I spend a good bit of time listening to adult survivors of childhood sexual abuse reflect on ways that the worship and theology of their faith communities impacted their experience of abuse, its traumatic consequences, and their subsequent ability to struggle toward survival and construct lives that feel worth living.
Even though it is now pretty widely admitted among those who study this sort of thing that faith communities often attract folks who abuse children, it is still somewhat rare to come across congregations in which adult members consider it their responsibility to proactively work at protecting children from such harm. In communities that do confront the issue outright, a commitment to address children’s vulnerability to abuse is usually understood as a commitment to implement child protection policies (i.e. two adults with any group of children at all times, windows in classroom doors, etc.). Child protection policies can make a real difference and their importance ought not to be downplayed.
At the same time, when I listen to survivors of childhood abuse reflect on the complex relationship between abuse and their participation in communities of faith, it is clear to me that a commitment to confronting this particular violence doesn’t end with policies. If communities of faith are willing to acknowledge that the abuse of children (and the adults they grow into) is a serious problem and want to constitute themselves as communities that resist this violence and care with/for those who have survived it, we need to reflect on the theology that grounds and organizes the life of our communities. Since most Christian communities do the lion’s share of their theologizing, explicit and implicit, on Sunday mornings, we need to reflect on the ways we worship.
Consider, for example, a practice central to Christian worship: Communion, Eucharist, Lord’s Supper. When we share bread and drink together our desire (often) is to strengthen the bonds of authentic commune/ity both with one another and with the Divine. We mean for this sacred meal to manifest the love of God in and among us. But, for several reasons, participation in this practice can impact those vulnerable to or experiencing abuse quite differently.
When it is explicitly stated or implicitly suggested during the ritual that Jesus demonstrated his faithfulness to God by being willing to endure bodily harm and execution as an expression of love for the people trying to hurt him, children in the pews who are being hurt or might soon be hurt are paying attention. When communion theology emphasizes the need for Christians to follow Jesus’ example of loving enemies even to the point of death, many who are suffering harm, diverse in age and circumstance, interpret this message to mean that the Christian way to regard one’s perpetrator is to show love by being willing to endure continued harm, no matter how bad it gets. Jesus, after all, was willing to die for people who were entirely undeserving. Academic theologians have myriad ways of scooting around the ethical and theological pitfalls of this message, but the complexity and nuance cultivated in liberation, feminist, womanist and queer (to name a few) readings of this central Christian narrative do not often show up on Sunday mornings.

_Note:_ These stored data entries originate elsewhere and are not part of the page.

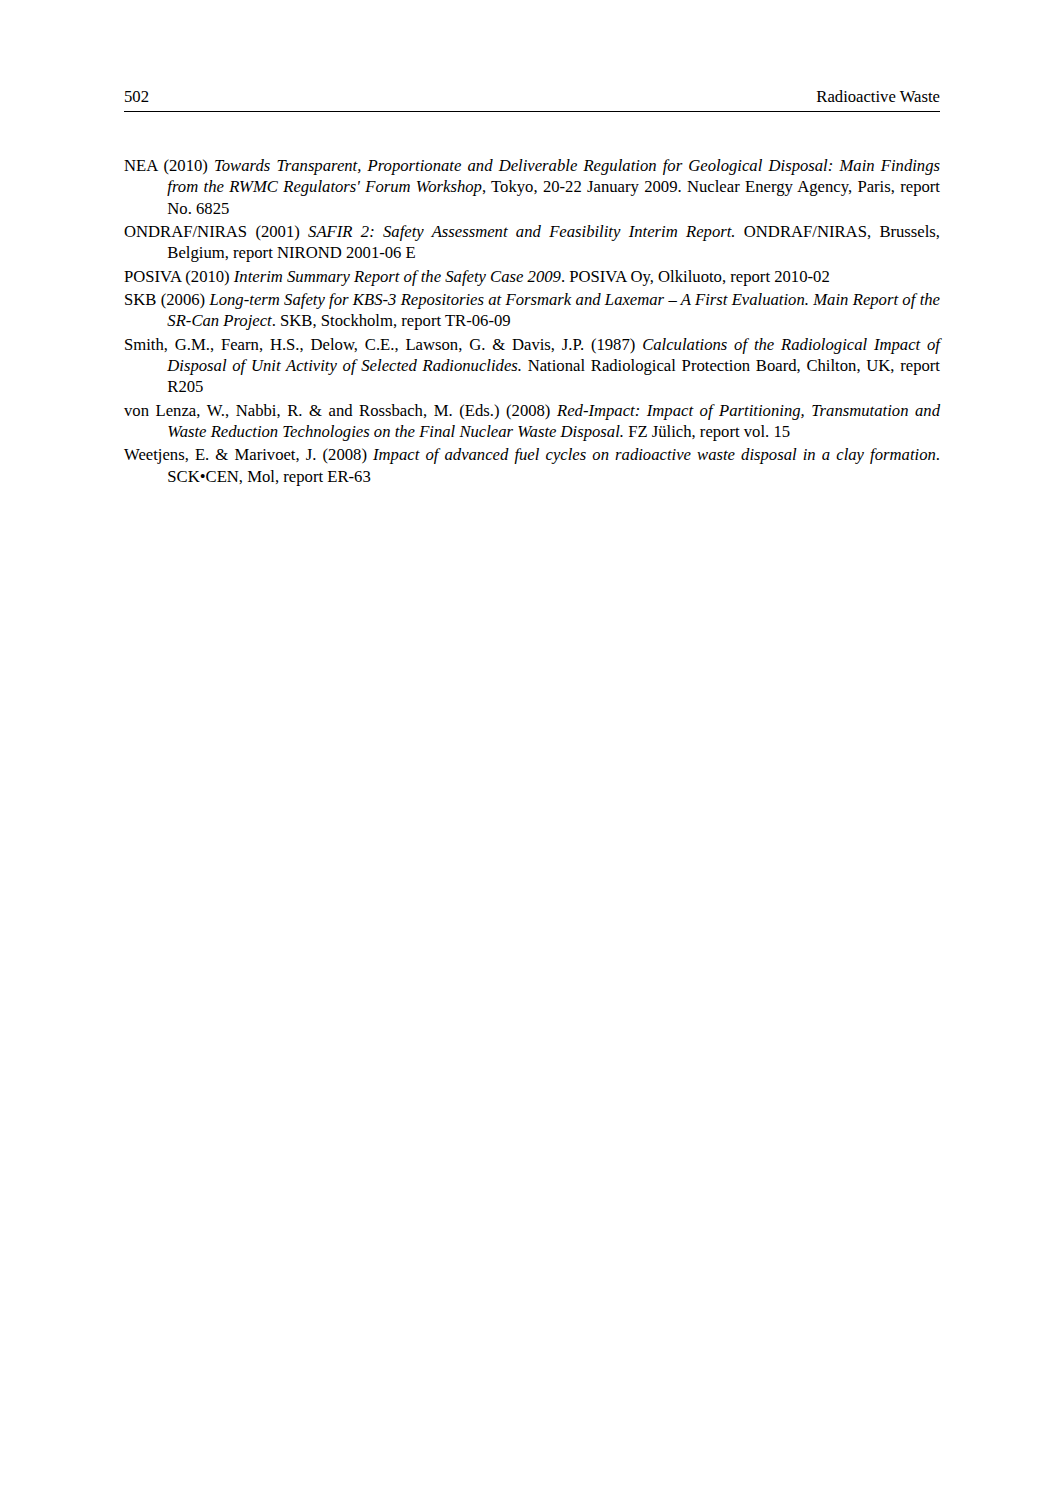502 Radioactive Waste
NEA (2010) Towards Transparent, Proportionate and Deliverable Regulation for Geological Disposal: Main Findings from the RWMC Regulators' Forum Workshop, Tokyo, 20-22 January 2009. Nuclear Energy Agency, Paris, report No. 6825
ONDRAF/NIRAS (2001) SAFIR 2: Safety Assessment and Feasibility Interim Report. ONDRAF/NIRAS, Brussels, Belgium, report NIROND 2001-06 E
POSIVA (2010) Interim Summary Report of the Safety Case 2009. POSIVA Oy, Olkiluoto, report 2010-02
SKB (2006) Long-term Safety for KBS-3 Repositories at Forsmark and Laxemar – A First Evaluation. Main Report of the SR-Can Project. SKB, Stockholm, report TR-06-09
Smith, G.M., Fearn, H.S., Delow, C.E., Lawson, G. & Davis, J.P. (1987) Calculations of the Radiological Impact of Disposal of Unit Activity of Selected Radionuclides. National Radiological Protection Board, Chilton, UK, report R205
von Lenza, W., Nabbi, R. & and Rossbach, M. (Eds.) (2008) Red-Impact: Impact of Partitioning, Transmutation and Waste Reduction Technologies on the Final Nuclear Waste Disposal. FZ Jülich, report vol. 15
Weetjens, E. & Marivoet, J. (2008) Impact of advanced fuel cycles on radioactive waste disposal in a clay formation. SCK•CEN, Mol, report ER-63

There is a gap between what both theologians and non-academic Christians think theologically and the theology expressed and taken up in our bodies in the practices that shape us. Children understand that the physical/spiritual/social space of worship and communion is sacred. They sense the authority this space holds with adults in the community. That the act of communion appears to be both important and trusted by adults is all the more reason for a child to internalize its embodied message sincerely. The belief that can come to inhabit children alongside the food and drink they ingest is that if they desire to emulate the love of Jesus it is right for them to accept the abuse of their own bodies just like he did.

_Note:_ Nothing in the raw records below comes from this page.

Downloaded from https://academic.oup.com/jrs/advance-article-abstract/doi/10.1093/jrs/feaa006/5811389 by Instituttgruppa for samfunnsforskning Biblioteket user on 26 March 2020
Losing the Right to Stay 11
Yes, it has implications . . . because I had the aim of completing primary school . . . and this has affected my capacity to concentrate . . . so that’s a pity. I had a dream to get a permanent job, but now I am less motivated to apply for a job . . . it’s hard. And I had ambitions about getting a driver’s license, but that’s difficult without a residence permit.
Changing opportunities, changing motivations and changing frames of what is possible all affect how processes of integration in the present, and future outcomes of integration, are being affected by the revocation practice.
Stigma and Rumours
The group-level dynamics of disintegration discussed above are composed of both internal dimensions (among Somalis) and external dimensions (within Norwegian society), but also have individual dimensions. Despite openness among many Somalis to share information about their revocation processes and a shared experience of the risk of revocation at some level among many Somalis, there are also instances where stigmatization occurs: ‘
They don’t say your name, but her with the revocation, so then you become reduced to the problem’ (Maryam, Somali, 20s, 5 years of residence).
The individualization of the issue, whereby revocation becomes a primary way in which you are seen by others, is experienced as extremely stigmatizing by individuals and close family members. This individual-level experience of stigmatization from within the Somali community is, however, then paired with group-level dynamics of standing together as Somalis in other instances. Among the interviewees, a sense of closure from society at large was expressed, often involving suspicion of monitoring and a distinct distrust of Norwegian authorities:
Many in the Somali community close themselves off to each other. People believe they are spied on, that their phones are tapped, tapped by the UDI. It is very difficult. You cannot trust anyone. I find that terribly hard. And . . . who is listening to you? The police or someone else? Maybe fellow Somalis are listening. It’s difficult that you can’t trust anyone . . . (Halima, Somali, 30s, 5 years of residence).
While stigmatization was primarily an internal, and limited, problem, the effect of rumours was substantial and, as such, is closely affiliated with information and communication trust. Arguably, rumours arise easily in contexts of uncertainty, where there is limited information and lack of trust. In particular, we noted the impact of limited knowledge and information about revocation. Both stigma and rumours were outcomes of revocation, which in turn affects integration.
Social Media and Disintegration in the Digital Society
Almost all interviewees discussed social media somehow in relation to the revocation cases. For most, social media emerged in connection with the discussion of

There is another way that participating in communion can exacerbate the harm of abuse. For some abuse survivors participating in communion as an adult can be a retraumatizing experience that brings back the pain of abuse they experienced as child. Especially for those who were orally raped by adult men, the invitation to put Jesus’ body into one’s mouth can be frightening and intrusive. Sharing bread and cup in adult life, for these, derails processes of rebuilding life and self post-trauma and exacerbates the pain they experienced as children.
These are two tiny windows into the significance that theology, ritualized and embodied in worship, can have for children who are either vulnerable to abuse or who have already been harmed by it. In addition to implementing child protection policies, communities of faith are ethically and theologically obligated to reflect on what our faith practices say to children (and adults) about what Christian love looks like in situations of harm, about the place of safety – complex and contested as it is – in Christian life, and about a whole host of equally difficult and pressing subjects integral to thinking and living theologically in light of abuse.
 If you would like to add your voice to this conversation, visit OurStoriesUntold.com and plug in through the blog or contact me through email.
 Because communities of faith are often places where many children gather, where adults tend to trust that their children are safe, and where it is perceived as positive for close, intergenerational relationships to develop, etc., those who abuse children can gain access to one-on-one time with children relatively easily and without raising suspicion.
 This interpretation of the biblical narrative that informs the meal is most common, perhaps ironically, in faith communities that maintain an explicit commitment to peace, nonviolence and/or social justice, such as my own Mennonite Church USA and Mennonite Church Canada.